Le cycliste de Tchernobyl


Javier Sebastián
Traduit de l’espagnol par François Gaudry




4e de couverture :
Un vieil homme hagard, entouré de sacs remplis de vêtements, est abandonné dans un self-service sur les Champs-Élysées. « Ne les laissez pas me tuer », c’est tout ce qu’il sait dire.
Pripiat, ville fantôme, à trois kilomètres de la centrale de Tchernobyl : dans les rues désertes, entre la grande roue neuve et les autos tamponneuses abandonnées, pas âme qui vive. Sauf les samosiol, ceux qui sont revenus dans la zone interdite.
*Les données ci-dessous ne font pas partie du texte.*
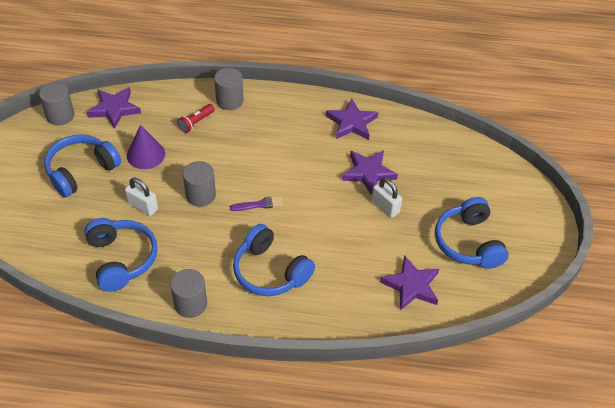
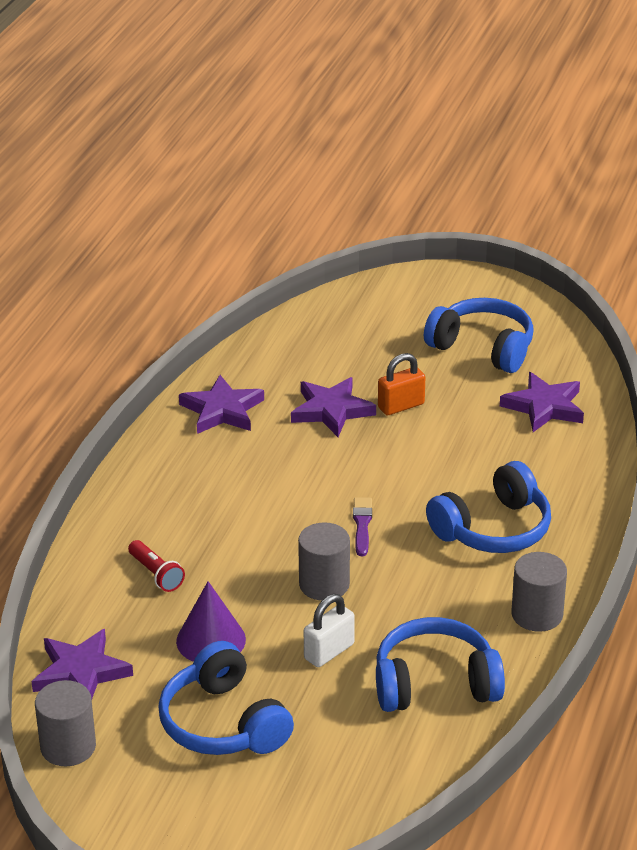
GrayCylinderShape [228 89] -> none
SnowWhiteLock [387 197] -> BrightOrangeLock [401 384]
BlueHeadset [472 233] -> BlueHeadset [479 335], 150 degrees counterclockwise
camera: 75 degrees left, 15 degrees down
Laurenti Bakhtiarov chante Demis Roussos devant la salle vide du ciné-théâtre Prometheus, deux Américains givrés testent les effets de la radioactivité sur leur corps… Au cœur d’une apocalypse permanente, Vassia, le cycliste, croit encore à la possibilité d’une communauté humaine.
Ce roman magistral est librement inspiré de la vie de Vassili Nesterenko, physicien spécialiste du nucléaire, devenu l’homme à abattre pour le KGB pour avoir tenté de contrer la désinformation systématique autour de Tchernobyl.
Des paysages hallucinés aux aberrations du système soviétique, Sebastián signe un texte d’une force rare, à la fois glaçant et étrangement beau, hymne à la résistance dans un monde dévasté.


L’auteur :
De son vrai nom Javier Sebastián Luengo, cet auteur espagnol est né à Saragosse en 1962. Il y a étudié la philologie hispanique. Il vit aujourd’hui à Barcelone. S’il a écrit plusieurs romans et nouvelles, Le cycliste de Tchernobyl est le seul qui a été traduit en français (en 2013). En Espagne, ce titre a remporté le prix Calamo en 2011. Il a également eu le Prix européen du roman en 2014.


Mon avis :
Ce petit roman est un bonbon fourré : sous la surface d’une histoire sucrée à humour pétillant, on découvre une garniture plus sombre, dont les ingrédients peuvent laisser un arrière-goût aussi amer que le plutonium. Du moins, je me plais à imaginer que le plutonium dégage ce genre de saveur…
La vie romancée de Vassili Nesterenko est racontée selon trois registres  : sa rencontre, en France, avec un Espagnol en convention pour les poids et mesures, peu de temps avant son décès (2008), et son activité en URSS, en deux périodes, au moment de la catastrophe de Tchernobyl, où il s’occupe des retombées immédiates de l’accident, et plus tard, quand il est forcé de se réfugier dans la ville fantôme de Pripiat, à quelques kilomètres de la centrale.
Si l’on peut reprocher à ce livre quelques passages un peu trop didactiques, notamment lorsque le narrateur (l’Espagnol) enquête sur ce vieil homme qu’il a pris sous sa protection, ceux-ci sont néanmoins nécessaires et apportent un contrepoint de réalité crue dans ce récit empreint d’une joyeuse loufoquerie, malgré la gravité du sujet.
Dans cette ville abandonnée où il se réfugie pour échapper aux agents des services secrets, Vassia (diminutif de Vassili) s’aperçoit qu’il n’est pas tout seul : d’autres gens sont revenus vivre à Pripiat, chacun avec ses raisons ou sa déraison, et cette poignée de solitaires forme une communauté baroque, un peu bancale, où la réalité se confond avec les rêves et la folie. Car faut-il du courage ou de la folie, pour rester à Pripiat ?
Menacé par le gouvernement russe, poursuivi par le KGB, Nesterenko a dû fuir Minsk, puis Pripiat et Paris… Fuir pour continuer à se battre, à dénoncer les mensonges d’état et les non-dits politiques…
Ce sublime roman au ton décalé, profondément humaniste, est tout à la fois une dénonciation des dangers du nucléaire − cette énergie que l’on dit propre, mais qui peut empoisonner la terre pour des milliers d’années −, et un hymne à la capacité de l’être humain à se réinventer, à créer du beau même dans la plus sombre des situations.